Nation contributing editor Stephen F. Cohen and John Batchelor continue their weekly discussions of the new US-Russian Cold War. Cohen begins by emphasizing that in the aftermath of terror attacks on Paris and on a Russian passenger jetliner, the US-led West must decide whether to continue its unnecessary cold war against Russia or join Moscow in a “grand coalition” against the Islamic State and kin terrorist movements in the Middle East, as called for both by Russian President Putin and French President Hollande.
During the two weeks since the attacks on Paris, Cohen points out, the proponents and opponents of rapprochement with Russia are becoming clear. Much of Europe, led now by Hollande, favors a coalition and is already working with Moscow. The foes of an alliance with Russia have also clearly emerged in different ways, from editorialists at The Washington Post and The Wall Street Journal to the shadowy forces in Ukraine re-escalating conflict between Kiev and Moscow and the plotters behind the Turkish shoot-down of a Russian fighter plane, possibly over Syria, not Turkey. Though a few American political influentials have come out for coalition with Russia, most of the mainstream media appear to be opposed, as does the Obama administration and Congress.
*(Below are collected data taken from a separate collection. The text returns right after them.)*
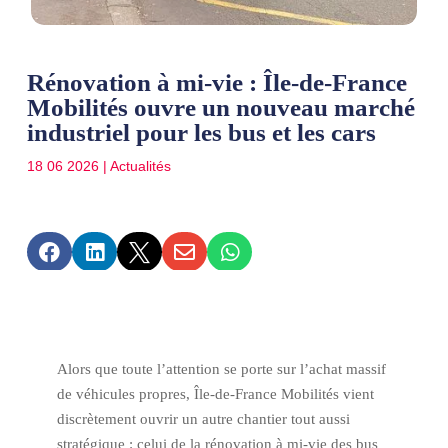
Rénovation à mi-vie : Île-de-France
Mobilités ouvre un nouveau marché
industriel pour les bus et les cars
18 06 2026
|
Actualités





Alors que toute l’attention se porte sur l’achat massif
de véhicules propres, Île-de-France Mobilités vient
discrètement ouvrir un autre chantier tout aussi
stratégique : celui de la rénovation à mi-vie des bus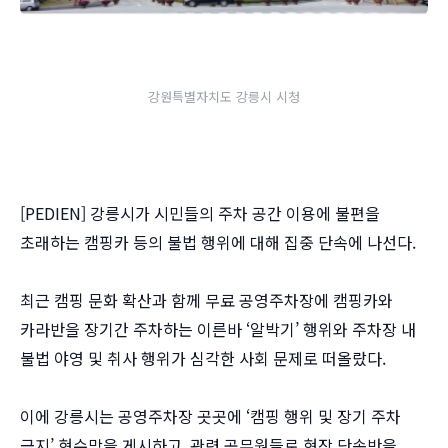
강원특별자치도 강릉시 시청
[PEDIEN] 강릉시가 시민들의 주차 공간 이용에 불편을
초래하는 캠핑카 등의 불법 행위에 대해 집중 단속에 나선다.
최근 캠핑 문화 확산과 함께 무료 공영주차장에 캠핑카와
카라반을 장기간 주차하는 이른바 ‘알박기’ 행위와 주차장 내
불법 야영 및 취사 행위가 심각한 사회 문제로 떠올랐다.
이에 강릉시는 공영주차장 곳곳에 ‘캠핑 행위 및 장기 주차
금지’ 현수막을 게시하고, 관련 공무원들로 현장 단속반을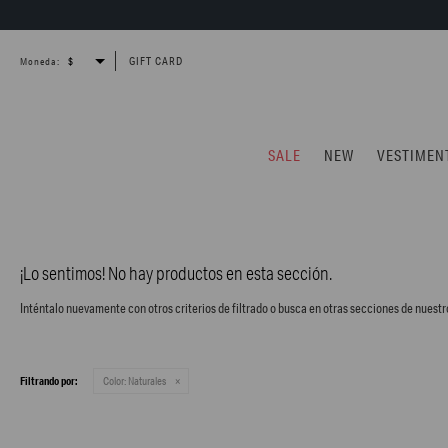
GIFT CARD
Moneda:
SALE
NEW
VESTIMEN
¡Lo sentimos! No hay productos en esta sección.
Inténtalo nuevamente con otros criterios de filtrado o busca en otras secciones de nuestr
Filtrando por:
Color:
Naturales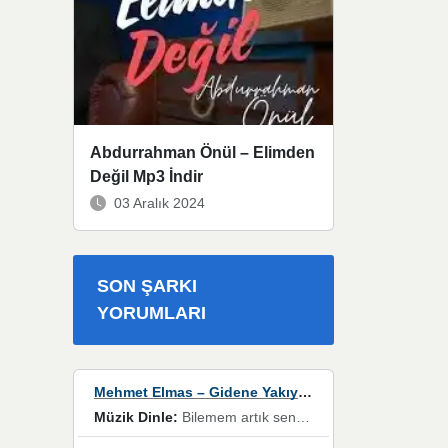
Abdurrahman Önül – Elimden
Değil Mp3 İndir
03 Aralık 2024
SON ŞARKI
YORUMLARI
Mehmet Elmas – Gidene Yakıyorum
Müzik Dinle:
Bilemem artık senden bir şans daha / Düştüğün zaman ben olmayacağım yanında” dizeleri, artık geçmişin tekrarına izin verilmeyeceğini, kişisel sınırların çizildiğini gösteriyor.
Specific issues discussed include events in Crimea; the new cold war between NATO-member Turkey and Russia; the efficacy of Moscow’s air war against terrorists in Syria; President Obama’s dismissive comments about Putin’s leadership; and the issue that seems most to divide them—whether Syrian President Assad must be part of the struggle against the Islamic State. Cohen also points out that Assad’s army is currently the most effective “boots on the ground” fighting ISIS; and that US presidential candidates calling for an imposed no-fly zone over Syria are recklessly courting actual war with Russia, whose war planes fly there daily.